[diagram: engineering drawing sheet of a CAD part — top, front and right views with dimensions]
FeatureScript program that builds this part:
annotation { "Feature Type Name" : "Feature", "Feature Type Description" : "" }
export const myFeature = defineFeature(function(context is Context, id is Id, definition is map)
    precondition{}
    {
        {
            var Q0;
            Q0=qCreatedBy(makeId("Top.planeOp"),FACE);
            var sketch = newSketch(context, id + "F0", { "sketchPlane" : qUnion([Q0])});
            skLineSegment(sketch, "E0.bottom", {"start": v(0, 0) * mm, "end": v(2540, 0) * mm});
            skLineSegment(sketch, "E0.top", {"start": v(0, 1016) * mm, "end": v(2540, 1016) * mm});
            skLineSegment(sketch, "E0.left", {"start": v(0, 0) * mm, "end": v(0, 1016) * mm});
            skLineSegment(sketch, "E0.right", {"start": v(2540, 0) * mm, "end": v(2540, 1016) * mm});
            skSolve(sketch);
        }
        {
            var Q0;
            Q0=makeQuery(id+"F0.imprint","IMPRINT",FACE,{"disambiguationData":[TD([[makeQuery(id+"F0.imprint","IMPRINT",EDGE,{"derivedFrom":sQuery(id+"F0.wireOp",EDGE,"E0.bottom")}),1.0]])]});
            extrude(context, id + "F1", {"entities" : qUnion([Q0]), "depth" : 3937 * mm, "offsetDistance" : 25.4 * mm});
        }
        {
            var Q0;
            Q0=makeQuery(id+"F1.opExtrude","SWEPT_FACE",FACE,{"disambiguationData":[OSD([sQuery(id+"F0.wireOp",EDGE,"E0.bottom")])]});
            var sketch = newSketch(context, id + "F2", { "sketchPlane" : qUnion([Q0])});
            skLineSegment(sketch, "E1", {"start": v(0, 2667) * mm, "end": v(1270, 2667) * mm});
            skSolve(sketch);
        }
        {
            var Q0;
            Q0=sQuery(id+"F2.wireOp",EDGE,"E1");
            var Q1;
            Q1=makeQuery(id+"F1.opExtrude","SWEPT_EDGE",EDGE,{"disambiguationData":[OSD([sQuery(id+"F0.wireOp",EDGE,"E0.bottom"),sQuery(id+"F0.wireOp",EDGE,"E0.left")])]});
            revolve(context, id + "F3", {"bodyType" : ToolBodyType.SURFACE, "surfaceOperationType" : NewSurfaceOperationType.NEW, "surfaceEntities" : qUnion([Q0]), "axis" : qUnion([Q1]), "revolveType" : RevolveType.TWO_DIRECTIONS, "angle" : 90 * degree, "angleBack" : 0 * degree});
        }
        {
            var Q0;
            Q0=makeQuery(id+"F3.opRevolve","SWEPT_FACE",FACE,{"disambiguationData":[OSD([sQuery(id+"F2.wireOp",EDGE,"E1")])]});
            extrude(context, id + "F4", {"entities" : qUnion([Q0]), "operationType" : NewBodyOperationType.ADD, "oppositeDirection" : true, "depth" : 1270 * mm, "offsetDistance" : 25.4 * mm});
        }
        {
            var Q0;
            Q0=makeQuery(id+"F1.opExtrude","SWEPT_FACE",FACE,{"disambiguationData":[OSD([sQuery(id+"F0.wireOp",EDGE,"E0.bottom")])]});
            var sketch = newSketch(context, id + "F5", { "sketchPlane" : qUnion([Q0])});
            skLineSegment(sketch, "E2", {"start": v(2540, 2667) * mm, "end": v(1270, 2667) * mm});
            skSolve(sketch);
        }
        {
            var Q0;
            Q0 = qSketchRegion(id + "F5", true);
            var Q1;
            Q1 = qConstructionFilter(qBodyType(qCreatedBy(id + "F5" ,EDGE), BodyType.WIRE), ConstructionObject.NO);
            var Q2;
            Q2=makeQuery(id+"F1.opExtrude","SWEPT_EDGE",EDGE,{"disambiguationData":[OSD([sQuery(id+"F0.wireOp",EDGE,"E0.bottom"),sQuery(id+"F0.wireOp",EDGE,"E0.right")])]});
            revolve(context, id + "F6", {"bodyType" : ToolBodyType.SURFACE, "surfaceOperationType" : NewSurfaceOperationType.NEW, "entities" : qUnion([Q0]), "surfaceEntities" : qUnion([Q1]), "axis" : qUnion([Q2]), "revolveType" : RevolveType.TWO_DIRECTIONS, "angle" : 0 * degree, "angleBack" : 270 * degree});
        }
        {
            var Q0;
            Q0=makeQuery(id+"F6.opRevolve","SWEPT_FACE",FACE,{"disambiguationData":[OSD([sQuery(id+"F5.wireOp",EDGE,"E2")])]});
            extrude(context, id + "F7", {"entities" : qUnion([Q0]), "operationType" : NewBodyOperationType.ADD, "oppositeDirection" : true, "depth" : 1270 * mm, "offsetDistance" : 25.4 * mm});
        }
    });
- - - - - - -
SET TASK
Pick out each line of the records above that contains the string "qCreatedBy", and copy those lines in full.

COMPLETE RESPONSE
            Q0=qCreatedBy(makeId("Top.planeOp"),FACE);
            Q1 = qConstructionFilter(qBodyType(qCreatedBy(id + "F5" ,EDGE), BodyType.WIRE), ConstructionObject.NO);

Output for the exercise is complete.